She rose, and going up to him clasped both hands round his arm. Her face was white, but she smiled still; on her pale cheek a dimple dipped and waned.
“You were tired and depressed. You saw the chance, and for a moment it seemed the easiest way, but you can’t do it, Jack; you can’t do it! There’s something else that you had forgotten. There’s me! You love me, Jack.”
She raised her face to his with a wooing smile, and a groan burst from his lips. This was torture. His heart was torn, but his resolution remained unchanged.
“Heaven knows I do. You are the only woman I can ever love. I love you more dearly than anything on earth. Except one!”
“And that?”
“Myself. Success. The career that Lady Anne can give—”
“Poor Jack!” sighed Celia again. She leaned her head on his shoulder with her old movement of confiding love. For five long years those broad shoulders had been her resting-place, a bulwark between herself and the outer world. She drew him with her to the sofa, and rested there now. It was impossible to thrust her away.
“If you loved another woman, darling, if you had grown tired of me, I’d let you go without a word. I’d want you to go, but I’m not going to let you spoil your life. I haven’t loved you all these years without knowing your faults as well as your virtues. The outside world sees your cleverness and charm, but the best in you, the very best Jack—that belongs to me! If you lost me, it would die. There’d be nothing left but the husk of John Malham. The cold, hard husk with nothing inside.”

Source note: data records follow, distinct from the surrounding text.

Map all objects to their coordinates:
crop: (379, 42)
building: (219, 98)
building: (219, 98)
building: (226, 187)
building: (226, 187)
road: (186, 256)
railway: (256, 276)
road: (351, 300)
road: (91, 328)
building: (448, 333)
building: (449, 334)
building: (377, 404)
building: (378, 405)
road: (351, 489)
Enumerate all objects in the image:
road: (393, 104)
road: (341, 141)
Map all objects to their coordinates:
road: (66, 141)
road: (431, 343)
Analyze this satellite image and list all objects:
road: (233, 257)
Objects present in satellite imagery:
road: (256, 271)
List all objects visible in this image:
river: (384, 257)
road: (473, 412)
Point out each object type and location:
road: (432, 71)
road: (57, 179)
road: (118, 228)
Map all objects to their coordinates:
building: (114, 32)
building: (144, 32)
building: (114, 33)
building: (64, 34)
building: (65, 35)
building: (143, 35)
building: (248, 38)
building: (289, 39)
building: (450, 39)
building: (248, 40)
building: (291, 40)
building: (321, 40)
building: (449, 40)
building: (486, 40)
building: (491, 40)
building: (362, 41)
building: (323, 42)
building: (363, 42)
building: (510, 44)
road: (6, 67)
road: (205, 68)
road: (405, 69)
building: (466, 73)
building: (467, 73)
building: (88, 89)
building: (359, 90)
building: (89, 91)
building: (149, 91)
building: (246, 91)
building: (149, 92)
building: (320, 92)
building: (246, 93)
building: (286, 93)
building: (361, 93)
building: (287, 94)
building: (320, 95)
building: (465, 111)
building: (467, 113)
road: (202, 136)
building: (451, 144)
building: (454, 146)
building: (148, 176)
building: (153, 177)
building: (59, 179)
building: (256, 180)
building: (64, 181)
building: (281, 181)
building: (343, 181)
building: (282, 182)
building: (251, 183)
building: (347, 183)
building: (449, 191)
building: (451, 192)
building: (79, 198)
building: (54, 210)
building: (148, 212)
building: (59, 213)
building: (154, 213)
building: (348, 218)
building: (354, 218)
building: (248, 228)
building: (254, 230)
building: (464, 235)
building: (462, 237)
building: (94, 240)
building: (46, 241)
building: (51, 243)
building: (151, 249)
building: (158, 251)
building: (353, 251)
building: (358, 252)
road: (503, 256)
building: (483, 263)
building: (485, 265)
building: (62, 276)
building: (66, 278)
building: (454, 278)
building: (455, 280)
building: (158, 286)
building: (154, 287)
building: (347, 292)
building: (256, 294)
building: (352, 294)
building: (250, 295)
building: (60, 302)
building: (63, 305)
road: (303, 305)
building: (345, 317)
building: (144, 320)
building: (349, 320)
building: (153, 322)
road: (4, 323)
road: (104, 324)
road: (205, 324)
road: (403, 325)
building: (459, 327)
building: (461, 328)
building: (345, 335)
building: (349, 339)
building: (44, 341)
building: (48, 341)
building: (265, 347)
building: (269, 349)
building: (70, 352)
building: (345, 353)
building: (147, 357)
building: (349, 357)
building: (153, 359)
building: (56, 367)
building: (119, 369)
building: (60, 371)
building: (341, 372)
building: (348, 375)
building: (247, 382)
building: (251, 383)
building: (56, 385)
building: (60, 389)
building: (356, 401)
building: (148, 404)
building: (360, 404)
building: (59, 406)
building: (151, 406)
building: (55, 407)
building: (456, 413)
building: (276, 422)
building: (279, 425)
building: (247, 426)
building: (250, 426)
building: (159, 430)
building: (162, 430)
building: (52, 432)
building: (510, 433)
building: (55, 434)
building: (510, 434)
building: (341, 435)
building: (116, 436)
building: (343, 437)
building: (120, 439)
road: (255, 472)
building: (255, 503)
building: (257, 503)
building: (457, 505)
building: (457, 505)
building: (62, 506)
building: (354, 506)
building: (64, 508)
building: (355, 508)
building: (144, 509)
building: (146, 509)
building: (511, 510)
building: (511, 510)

“You may be right, Celia. I expect you are right, but I have made my choice. You can’t understand, no woman could understand how men can put ambition before love, but they do it. It is done every day. I don’t say I shall not suffer—you know I shall suffer!” His voice broke suddenly. “Celia, darling!”
She was silent for a moment, lying motionless against his heart, then she spoke in a soft murmur of reminiscent tenderness.